> _課題_
• a. 本文の筆者が「個人のリスク管理が不可欠であること」を身に染みて感じたのはなぜか。本文に示された理由を一〜三文で説明しなさい。
• b. 本文のうち、「いわゆるアウトプレースメント事業の大手企業の早期退職者から、」から「ージがいくつもに別れていく。」までを、両端の語句も含めてそのまま書き写しなさい。

> _本文抜粋_
-------------------------

自分から老人化する高齢者たち

実はこれが目下の僕のメインテーマです。
僕は早期退職をしたので、きちんと定年は迎えていないし、契約先も65歳で終了。それ以降、いろいろな公的機関からの受諾プロへジェクトに参加。
UIJターン、就職氷河期に非正規で就職した人の正規雇用への転換支援、
中小企業の働き方改革、主に女性を対象にしたリスキリングによる再就職支援プロジェクトなどを経験。
支援対象も就職希望者だけでなく、中小企業の採用や働き改革を目指す経営者の方々とも接し、それこそ、一つの企業・事業にいただけでは不可能と思われるような貴重な経験ができた。
そしていまは、二回目の生活保護受給者の就労支援を担当している。

対象者は、人材ビジネスに入って最初に再就職支援。
いわゆるアウトプレースメント事業の大手企業の早期退職者から、
生活保護受給者というかなり切羽詰まった生活を送っている方々まで幅広く経験してきているので、ちょっと珍しいはずだ。
そもそもキャリアコンサルティングといった言葉、人材ビジネスがおおきくクローズアップされたのは、90年代半ば頃のバブル崩壊期。
日本独自の『終身雇用、年功序列制度の崩壊』といったスローガンとともにこの世界に入ったので、この幅広く高低・深浅のある業界のダイナミックなうねりはとても興味深いものだった。
かつそれまで大船に乗っていたつもりが、いきなり定員を削減するということになって、それまで尊重された企業の強力な漕ぎ手という存在から、『もう不要だ。緊急用避難ボートに乗り移れ』、となる非常・非情事態もみてきたので、個人のリスク管理が不可欠であることも身に染みた。

そうして30年近くが経過し、いま、個人のキャリア&ライフ設計の在り方を見てみると、まだまだ怖さをしらない。あるいはまだ自分事として準備を進めていない、そんな甘さ、緩やかさを感じてしまう。

リンダ・グラットンの『ワークシフト』、『ライフシフト』という本がベストセラーになって、寿命100年時代は、いままでの人生が、学び、労働、リタイアの3ステージから労働ステージがいくつもに別れていく。
それは技術の進化や価値観や働き方の多様化などによって、主体的に個人が選択する時代になるだろう、といった、未来への憧憬や期待とともに警句として人々の口に上った。
もちろん、それらの本の読者は、日本の労働市場で過剰になっていた中高年=当時の団塊の世代だけではなく、
人材ビジネスに携わる業界人や総務人事、経営層などが多く、過半を超えていたのではないか?

-------------------------

> _データ一覧_

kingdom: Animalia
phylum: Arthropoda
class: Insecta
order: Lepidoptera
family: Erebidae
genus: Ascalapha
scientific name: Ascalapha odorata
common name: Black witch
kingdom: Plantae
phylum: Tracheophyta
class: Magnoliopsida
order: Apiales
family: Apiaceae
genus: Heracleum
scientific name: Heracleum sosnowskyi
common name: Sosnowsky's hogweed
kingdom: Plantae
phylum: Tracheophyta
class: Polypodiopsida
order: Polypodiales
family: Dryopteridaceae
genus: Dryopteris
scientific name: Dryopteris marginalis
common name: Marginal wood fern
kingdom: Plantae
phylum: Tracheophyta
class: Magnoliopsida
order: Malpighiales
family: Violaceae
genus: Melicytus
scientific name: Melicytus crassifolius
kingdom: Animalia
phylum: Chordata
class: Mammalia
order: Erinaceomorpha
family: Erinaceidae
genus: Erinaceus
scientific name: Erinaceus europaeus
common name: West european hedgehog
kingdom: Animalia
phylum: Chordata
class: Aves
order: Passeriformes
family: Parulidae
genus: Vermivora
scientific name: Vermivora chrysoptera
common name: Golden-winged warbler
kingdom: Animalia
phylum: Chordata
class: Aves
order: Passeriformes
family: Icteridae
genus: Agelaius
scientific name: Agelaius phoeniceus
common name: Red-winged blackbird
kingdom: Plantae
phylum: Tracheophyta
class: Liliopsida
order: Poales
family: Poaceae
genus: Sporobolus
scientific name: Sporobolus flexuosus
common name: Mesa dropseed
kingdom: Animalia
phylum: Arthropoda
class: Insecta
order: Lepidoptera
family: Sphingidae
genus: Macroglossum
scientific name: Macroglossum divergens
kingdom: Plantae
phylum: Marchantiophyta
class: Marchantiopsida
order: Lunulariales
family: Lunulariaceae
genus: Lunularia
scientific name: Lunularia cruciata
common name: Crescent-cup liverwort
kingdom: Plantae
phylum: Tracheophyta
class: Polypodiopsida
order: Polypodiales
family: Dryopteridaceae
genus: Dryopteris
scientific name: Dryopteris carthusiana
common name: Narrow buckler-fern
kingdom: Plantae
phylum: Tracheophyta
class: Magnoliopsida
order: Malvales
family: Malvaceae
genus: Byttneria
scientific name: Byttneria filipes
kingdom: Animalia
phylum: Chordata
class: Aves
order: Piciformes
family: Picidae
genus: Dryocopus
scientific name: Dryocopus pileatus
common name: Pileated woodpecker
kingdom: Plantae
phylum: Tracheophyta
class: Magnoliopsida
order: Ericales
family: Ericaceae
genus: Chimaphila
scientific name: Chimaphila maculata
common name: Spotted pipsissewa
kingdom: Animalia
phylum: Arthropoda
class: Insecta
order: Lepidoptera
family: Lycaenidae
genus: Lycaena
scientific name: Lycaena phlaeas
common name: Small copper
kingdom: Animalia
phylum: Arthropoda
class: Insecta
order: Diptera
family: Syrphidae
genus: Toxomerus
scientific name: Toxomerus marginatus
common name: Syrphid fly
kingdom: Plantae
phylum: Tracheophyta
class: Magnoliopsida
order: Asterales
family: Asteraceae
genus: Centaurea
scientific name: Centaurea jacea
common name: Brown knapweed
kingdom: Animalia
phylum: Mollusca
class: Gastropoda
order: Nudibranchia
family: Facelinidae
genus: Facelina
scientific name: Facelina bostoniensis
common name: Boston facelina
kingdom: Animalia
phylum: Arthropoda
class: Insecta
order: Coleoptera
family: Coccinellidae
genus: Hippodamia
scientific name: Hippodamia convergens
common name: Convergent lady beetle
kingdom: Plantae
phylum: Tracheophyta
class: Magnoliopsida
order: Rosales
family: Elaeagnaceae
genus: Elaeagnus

-------------------------

> _解答_
• a. それまで大船に乗っていたつもりの人々が、定員削減によって、尊重されていた企業の強力な漕ぎ手から一転して「もう不要だ。緊急用避難ボートに乗り移れ」と告げられる非常・非情事態を見てきたからである。

• b.
いわゆるアウトプレースメント事業の大手企業の早期退職者から、
生活保護受給者というかなり切羽詰まった生活を送っている方々まで幅広く経験してきているので、ちょっと珍しいはずだ。
そもそもキャリアコンサルティングといった言葉、人材ビジネスがおおきくクローズアップされたのは、90年代半ば頃のバブル崩壊期。
日本独自の『終身雇用、年功序列制度の崩壊』といったスローガンとともにこの世界に入ったので、この幅広く高低・深浅のある業界のダイナミックなうねりはとても興味深いものだった。
かつそれまで大船に乗っていたつもりが、いきなり定員を削減するということになって、それまで尊重された企業の強力な漕ぎ手という存在から、『もう不要だ。緊急用避難ボートに乗り移れ』、となる非常・非情事態もみてきたので、個人のリスク管理が不可欠であることも身に染みた。

そうして30年近くが経過し、いま、個人のキャリア&ライフ設計の在り方を見てみると、まだまだ怖さをしらない。あるいはまだ自分事として準備を進めていない、そんな甘さ、緩やかさを感じてしまう。

リンダ・グラットンの『ワークシフト』、『ライフシフト』という本がベストセラーになって、寿命100年時代は、いままでの人生が、学び、労働、リタイアの3ステージから労働ステージがいくつもに別れていく。